# Foreigner law in Germany



## Touchjnr (Jul 24, 2018)

You can apply for dauer aufenthalt eg instead of the niederlassung aufenthalt erlaubnis if you know you want to stay outside Germany for more than 6 months and you can also live and work in most European countries


----------



## Touchjnr (Jul 24, 2018)

Which type of visa can my friend who want to come and join his cousin in Germany apply for.
His cousin is from Ireland and he is resident in Germany. Does the Germans have eu family visa. 
My friend has Nigerian nationality


----------



## Bevdeforges (Nov 16, 2007)

Most family visas are only for direct family - i.e. parents, children, maybe brothers and sisters. I suspect that "cousin" is too distant a relationship for any family reunification visas to be valid.

Also, for your first post, I don't think any German visa will give you any rights in any other EU country (other than the ability to visit as a tourist for up to 90 days). Certainly not the right to work in another country.
Cheers,
Bev


----------



## ALKB (Jan 20, 2012)

Touchjnr said:


> You can apply for dauer aufenthalt eg instead of the niederlassung aufenthalt erlaubnis if you know you want to stay outside Germany for more than 6 months and you can also live and work in most European countries


Daueraufenthalt eg is only given under very specific circumstances.

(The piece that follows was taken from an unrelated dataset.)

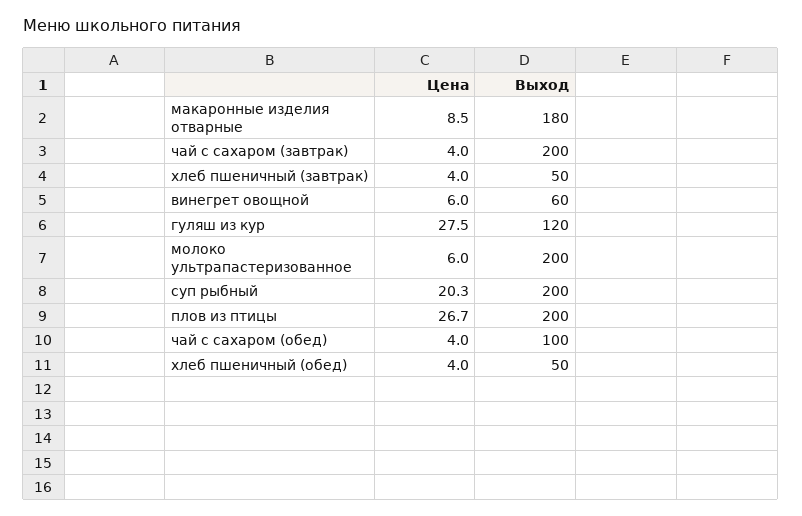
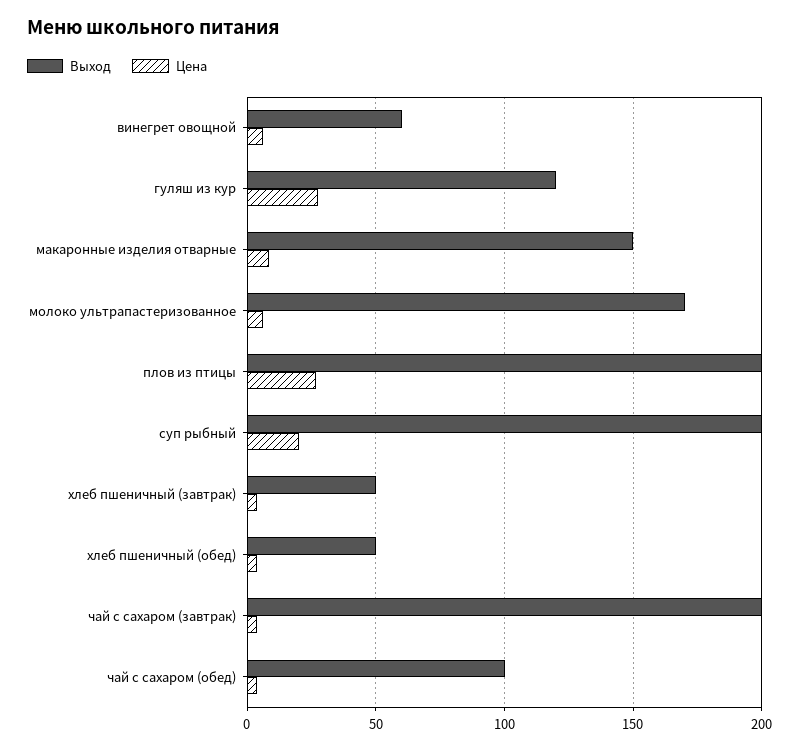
Выход, макаронные изделия отварные: 180 -> 150
Выход, молоко ультрапастеризованное: 200 -> 170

A non-EEA national has to have legally lived in an EU country for at least five years and fulfill other requirements such as proving language skills. 

A person with a Daueraufenthalt eg then has the possibility to move to other EU countries and obtain a residence permit of that country relatively easily.

https://de.wikipedia.org/wiki/Erlaubnis_zum_Daueraufenthalt-EU_(Deutschland)

The most tricky bit may be to get legal stay of five years in the first place.


----------